Try to breathe and forget about the stress of the situation for… one minute. Try it for one minute. Then maybe five. Some people advocate spending a certain amount of time really focussing on the matter and then stopping at the end of that time. I’m not sure that’s a great idea. I think it’s better to spend an increasing amount of time just not worrying about it. Let it go. Let life go on.
I don’t know about you, but these are just some of the things that worked for me. Let us know if you try any of them…. especially the burning ceremony. Trust me on that one: it works.


Kathy, you couldn’t have said it better. None of us are perfect individuals and we all have room to improve and move forward to make a relationship better than it is.
oh, I did the bonfire thang. In my bathtub. In my one-bedroom apartment. Therapeutic and stupid all at the same time!
Well said
I didn’t do any burning, but I wrote a lot, vented a lot, and cried a lot. After a while, I didn’t need to write, vent and cry so much and it became easier to use my good manners.

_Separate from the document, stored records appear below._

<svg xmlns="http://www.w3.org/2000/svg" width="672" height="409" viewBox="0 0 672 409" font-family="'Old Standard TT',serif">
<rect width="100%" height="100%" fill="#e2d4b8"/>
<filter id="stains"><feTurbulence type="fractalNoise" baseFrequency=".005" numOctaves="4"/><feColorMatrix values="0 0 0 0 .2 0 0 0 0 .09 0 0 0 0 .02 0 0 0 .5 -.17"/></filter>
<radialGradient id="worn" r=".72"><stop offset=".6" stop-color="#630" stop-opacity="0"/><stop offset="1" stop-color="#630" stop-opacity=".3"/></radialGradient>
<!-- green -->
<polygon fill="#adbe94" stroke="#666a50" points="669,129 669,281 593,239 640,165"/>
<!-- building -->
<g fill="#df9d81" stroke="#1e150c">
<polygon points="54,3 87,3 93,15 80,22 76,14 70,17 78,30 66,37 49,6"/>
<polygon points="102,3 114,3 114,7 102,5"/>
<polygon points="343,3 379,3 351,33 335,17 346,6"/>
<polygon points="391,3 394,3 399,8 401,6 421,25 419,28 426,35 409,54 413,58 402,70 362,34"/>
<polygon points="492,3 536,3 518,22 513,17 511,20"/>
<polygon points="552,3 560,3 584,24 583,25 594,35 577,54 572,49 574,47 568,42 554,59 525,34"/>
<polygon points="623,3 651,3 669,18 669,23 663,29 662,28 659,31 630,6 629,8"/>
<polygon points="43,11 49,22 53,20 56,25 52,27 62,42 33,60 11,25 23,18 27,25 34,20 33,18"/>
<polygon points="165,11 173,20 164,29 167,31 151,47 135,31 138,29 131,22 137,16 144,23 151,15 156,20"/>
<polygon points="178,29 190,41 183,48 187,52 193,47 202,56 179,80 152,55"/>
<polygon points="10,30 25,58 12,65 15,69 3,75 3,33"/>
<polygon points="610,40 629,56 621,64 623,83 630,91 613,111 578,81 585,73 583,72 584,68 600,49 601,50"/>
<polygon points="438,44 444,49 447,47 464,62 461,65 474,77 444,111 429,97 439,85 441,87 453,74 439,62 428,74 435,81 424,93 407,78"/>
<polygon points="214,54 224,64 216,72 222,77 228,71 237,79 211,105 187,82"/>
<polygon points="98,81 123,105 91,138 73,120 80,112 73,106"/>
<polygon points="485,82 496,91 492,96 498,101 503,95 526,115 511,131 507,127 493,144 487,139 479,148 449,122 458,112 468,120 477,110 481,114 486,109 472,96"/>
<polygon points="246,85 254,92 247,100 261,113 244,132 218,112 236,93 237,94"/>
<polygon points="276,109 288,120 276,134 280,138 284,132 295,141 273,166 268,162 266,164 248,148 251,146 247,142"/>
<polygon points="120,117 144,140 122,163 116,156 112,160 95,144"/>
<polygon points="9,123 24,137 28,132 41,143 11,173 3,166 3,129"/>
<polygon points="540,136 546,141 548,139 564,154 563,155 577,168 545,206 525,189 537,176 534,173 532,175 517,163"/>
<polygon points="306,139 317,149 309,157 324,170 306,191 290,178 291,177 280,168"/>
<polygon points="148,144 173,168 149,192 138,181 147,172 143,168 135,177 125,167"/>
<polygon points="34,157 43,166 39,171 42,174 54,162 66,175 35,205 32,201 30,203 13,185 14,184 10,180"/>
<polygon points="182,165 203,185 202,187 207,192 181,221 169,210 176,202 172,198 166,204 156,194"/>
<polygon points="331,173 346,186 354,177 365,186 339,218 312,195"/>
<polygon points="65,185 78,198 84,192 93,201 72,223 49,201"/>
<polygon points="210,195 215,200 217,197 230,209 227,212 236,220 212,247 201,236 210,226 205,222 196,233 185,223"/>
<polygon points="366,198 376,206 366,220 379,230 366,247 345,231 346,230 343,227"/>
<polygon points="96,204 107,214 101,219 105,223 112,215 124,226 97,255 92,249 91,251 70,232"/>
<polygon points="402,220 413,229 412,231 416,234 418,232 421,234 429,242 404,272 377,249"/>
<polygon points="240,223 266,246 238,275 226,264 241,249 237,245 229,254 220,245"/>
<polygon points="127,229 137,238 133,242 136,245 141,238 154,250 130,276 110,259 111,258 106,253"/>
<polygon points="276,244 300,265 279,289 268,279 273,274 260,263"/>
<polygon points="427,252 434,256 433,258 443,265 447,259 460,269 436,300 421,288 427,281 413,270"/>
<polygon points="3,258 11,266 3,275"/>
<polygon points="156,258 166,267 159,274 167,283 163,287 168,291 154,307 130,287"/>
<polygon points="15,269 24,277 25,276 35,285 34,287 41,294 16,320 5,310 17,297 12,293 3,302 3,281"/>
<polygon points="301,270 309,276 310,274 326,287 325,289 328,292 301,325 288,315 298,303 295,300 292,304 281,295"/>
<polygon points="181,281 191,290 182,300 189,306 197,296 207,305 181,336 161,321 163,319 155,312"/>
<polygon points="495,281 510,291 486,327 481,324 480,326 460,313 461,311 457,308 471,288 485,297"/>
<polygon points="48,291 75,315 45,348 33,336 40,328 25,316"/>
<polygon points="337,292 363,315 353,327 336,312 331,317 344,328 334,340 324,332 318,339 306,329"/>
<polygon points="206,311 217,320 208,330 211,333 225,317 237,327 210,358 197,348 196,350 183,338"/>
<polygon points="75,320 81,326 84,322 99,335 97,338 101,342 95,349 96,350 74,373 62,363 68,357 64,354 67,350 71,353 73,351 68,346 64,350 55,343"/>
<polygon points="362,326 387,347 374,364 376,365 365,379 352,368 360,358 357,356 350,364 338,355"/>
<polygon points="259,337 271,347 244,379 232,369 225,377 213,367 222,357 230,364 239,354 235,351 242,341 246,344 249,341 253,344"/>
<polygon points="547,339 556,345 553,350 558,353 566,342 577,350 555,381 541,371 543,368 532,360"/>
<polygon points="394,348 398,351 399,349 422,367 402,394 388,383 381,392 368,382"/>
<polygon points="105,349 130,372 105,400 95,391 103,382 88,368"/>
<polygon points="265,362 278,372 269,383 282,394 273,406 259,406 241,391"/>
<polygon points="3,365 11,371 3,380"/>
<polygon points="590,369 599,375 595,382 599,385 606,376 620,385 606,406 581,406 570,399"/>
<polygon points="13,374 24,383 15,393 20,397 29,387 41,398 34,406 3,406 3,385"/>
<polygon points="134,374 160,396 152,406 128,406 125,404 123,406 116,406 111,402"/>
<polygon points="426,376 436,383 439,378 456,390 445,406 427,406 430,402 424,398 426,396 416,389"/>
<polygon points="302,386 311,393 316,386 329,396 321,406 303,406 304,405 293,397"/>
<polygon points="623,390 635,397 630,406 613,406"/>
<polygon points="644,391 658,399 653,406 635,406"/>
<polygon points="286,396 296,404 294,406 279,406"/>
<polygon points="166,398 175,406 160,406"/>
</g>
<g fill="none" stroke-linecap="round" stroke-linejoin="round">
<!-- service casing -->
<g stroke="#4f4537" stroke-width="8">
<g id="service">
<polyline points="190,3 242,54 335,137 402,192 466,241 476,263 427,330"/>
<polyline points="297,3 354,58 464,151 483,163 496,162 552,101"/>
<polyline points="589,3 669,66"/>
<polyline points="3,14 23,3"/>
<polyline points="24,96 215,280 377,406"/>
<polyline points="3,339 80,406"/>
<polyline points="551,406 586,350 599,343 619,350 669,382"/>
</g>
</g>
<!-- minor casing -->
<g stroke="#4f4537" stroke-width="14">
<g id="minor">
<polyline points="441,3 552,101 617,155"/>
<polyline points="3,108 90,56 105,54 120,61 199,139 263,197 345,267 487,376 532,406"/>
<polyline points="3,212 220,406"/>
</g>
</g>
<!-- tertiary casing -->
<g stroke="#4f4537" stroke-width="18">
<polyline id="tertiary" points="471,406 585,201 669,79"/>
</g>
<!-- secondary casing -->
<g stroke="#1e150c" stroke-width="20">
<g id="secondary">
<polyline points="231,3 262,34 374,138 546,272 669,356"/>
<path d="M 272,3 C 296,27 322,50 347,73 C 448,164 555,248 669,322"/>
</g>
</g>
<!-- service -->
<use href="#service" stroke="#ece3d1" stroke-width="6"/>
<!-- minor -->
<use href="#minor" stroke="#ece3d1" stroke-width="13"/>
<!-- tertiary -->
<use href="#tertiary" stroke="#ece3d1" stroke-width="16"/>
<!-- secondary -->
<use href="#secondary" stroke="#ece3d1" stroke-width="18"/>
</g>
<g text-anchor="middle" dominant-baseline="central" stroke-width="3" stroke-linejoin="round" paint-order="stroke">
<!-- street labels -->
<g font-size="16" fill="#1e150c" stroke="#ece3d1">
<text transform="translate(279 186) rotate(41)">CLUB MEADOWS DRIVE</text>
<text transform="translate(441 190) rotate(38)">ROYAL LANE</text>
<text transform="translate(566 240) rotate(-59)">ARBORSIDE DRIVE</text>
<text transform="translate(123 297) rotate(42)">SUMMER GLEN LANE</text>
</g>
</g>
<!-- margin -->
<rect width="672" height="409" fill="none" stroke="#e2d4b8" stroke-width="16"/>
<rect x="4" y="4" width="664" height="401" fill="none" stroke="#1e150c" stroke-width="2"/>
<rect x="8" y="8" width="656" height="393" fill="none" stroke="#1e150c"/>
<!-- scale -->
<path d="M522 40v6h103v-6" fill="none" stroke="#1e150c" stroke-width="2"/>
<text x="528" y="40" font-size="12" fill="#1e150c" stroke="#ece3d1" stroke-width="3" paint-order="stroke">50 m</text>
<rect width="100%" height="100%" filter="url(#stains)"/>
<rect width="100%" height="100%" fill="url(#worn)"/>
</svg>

Laurie — that’s so funny! The plus of living in So Cal is that we actually have places in which to perform our fire ceremonies. The first time I burned a pile of letters (from my mom… nothing to do with Jill) the paper started such a plume of smoke I was sure the choppers were going to swoop down from the sky and douse me with foam. Getting rid of your personal shit is not for the faint-hearted!!!

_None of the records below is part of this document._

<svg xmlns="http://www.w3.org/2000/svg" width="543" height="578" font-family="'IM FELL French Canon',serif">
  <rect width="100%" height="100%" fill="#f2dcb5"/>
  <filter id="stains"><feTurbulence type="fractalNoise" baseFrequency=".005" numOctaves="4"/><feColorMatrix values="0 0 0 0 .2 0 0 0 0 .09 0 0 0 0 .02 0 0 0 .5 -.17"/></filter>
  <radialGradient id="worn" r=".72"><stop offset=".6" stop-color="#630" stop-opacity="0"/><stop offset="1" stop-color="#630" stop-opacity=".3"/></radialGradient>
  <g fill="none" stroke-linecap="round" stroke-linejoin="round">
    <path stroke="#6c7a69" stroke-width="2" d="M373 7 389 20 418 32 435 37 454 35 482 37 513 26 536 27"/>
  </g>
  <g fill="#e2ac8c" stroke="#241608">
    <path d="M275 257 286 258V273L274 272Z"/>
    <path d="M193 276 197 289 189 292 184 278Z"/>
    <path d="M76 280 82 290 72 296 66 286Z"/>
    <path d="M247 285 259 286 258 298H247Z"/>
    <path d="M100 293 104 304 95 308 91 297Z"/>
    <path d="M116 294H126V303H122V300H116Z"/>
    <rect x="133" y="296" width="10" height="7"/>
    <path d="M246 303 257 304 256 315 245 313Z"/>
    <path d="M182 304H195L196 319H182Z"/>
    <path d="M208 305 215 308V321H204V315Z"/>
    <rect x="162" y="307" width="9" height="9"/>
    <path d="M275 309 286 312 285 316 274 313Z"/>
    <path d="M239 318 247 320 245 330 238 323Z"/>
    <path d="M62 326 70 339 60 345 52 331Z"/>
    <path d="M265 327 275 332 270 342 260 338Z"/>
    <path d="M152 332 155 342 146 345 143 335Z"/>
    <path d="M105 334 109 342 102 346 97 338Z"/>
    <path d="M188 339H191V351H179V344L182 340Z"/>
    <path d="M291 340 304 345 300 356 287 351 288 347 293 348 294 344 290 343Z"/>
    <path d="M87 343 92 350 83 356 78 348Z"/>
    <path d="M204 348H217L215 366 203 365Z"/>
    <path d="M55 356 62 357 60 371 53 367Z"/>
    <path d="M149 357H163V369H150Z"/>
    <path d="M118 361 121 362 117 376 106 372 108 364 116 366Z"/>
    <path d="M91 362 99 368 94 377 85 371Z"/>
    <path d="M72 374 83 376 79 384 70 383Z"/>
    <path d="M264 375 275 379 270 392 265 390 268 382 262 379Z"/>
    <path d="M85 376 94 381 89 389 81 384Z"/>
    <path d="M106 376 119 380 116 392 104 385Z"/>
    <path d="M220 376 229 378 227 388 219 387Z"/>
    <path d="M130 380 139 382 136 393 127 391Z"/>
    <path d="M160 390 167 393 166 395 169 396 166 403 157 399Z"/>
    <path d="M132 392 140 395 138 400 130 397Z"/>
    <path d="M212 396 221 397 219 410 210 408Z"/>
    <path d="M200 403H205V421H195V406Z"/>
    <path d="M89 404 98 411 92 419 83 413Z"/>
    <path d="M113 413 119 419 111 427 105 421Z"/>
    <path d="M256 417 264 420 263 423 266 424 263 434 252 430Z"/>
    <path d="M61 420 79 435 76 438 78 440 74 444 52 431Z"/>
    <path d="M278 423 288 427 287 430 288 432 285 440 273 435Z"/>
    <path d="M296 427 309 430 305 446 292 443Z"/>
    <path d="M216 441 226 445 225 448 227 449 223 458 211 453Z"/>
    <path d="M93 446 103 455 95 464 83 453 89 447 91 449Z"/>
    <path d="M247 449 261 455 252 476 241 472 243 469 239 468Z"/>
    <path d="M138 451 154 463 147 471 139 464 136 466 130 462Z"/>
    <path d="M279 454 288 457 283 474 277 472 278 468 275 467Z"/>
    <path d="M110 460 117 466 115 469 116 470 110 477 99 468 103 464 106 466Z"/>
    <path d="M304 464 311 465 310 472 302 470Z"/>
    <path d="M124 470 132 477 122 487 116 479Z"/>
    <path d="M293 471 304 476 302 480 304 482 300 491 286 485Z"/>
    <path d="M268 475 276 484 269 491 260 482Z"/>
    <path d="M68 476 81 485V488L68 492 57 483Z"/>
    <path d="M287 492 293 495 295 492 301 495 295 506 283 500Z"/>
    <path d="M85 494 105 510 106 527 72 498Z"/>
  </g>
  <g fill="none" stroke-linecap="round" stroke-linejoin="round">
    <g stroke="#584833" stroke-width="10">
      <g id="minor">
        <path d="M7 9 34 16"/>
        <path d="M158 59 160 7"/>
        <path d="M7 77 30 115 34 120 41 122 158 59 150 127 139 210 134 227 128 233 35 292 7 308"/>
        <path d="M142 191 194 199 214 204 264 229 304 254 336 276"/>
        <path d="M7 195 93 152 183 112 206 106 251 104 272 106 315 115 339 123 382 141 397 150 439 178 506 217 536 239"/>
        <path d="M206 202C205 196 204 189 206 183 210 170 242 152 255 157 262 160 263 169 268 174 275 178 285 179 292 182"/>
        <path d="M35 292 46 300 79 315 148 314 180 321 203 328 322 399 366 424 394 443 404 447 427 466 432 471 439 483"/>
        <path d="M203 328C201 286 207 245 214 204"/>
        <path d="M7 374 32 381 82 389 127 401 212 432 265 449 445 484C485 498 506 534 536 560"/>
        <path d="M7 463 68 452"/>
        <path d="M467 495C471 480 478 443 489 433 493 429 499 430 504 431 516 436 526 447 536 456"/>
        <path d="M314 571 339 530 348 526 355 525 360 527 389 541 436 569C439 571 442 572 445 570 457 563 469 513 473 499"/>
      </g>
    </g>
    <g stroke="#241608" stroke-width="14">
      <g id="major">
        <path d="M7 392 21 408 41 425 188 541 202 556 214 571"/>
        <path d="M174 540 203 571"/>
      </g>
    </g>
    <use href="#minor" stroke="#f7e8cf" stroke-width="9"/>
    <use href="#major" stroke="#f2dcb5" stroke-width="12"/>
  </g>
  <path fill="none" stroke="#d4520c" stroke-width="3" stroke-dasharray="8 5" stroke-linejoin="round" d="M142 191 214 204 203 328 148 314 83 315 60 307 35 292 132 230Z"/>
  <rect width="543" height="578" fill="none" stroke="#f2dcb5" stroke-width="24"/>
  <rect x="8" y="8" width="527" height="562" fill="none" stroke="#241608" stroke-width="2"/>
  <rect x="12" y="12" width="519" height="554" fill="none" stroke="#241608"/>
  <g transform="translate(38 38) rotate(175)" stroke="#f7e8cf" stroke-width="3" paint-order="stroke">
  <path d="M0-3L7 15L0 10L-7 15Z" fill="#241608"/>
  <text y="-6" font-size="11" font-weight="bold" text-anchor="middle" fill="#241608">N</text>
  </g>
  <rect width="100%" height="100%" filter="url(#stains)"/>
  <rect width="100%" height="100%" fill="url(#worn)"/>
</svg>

Wow, this was great to read, Kathy. And in a way, I can totally relate. What the hell DO I write about, if the stepmom (Carol) and I are not at each other’s throats?! I have to go back and remember what it USED to be like and dredge up examples that other women can hopefully relate to.
It’s funny. As you so vividly outlined, once you get the structural part of a stepmom/ex-wife relationship working, then it seems to just fade into the background and become a regular part of your life, allowing other elements to move to the fore and “turn into” problems that take up most of your attention.
The thing that keeps me going with our website is thinking about all the women out there who are still in the throes of tooth loss(!), hair loss and have their stomachs in constant knots (me, for those last two). I also ache for the kids, having the two women in their lives at war, stuck in the middle. I wish I could just wave a magic wand and have everyone get along, so we could turn to other things, but at least have that strong, extended-family feeling that supports us when we need it.
At any rate, nice to hear your voice (although Jill’s doing a good job of keeping me riveted too). I hope your job calms down soon and we get to hear more of your perspective. Not so much along the lines of “taking sides”, but perhaps just sharing more about how you got from here to there, in terms of harmony between you two.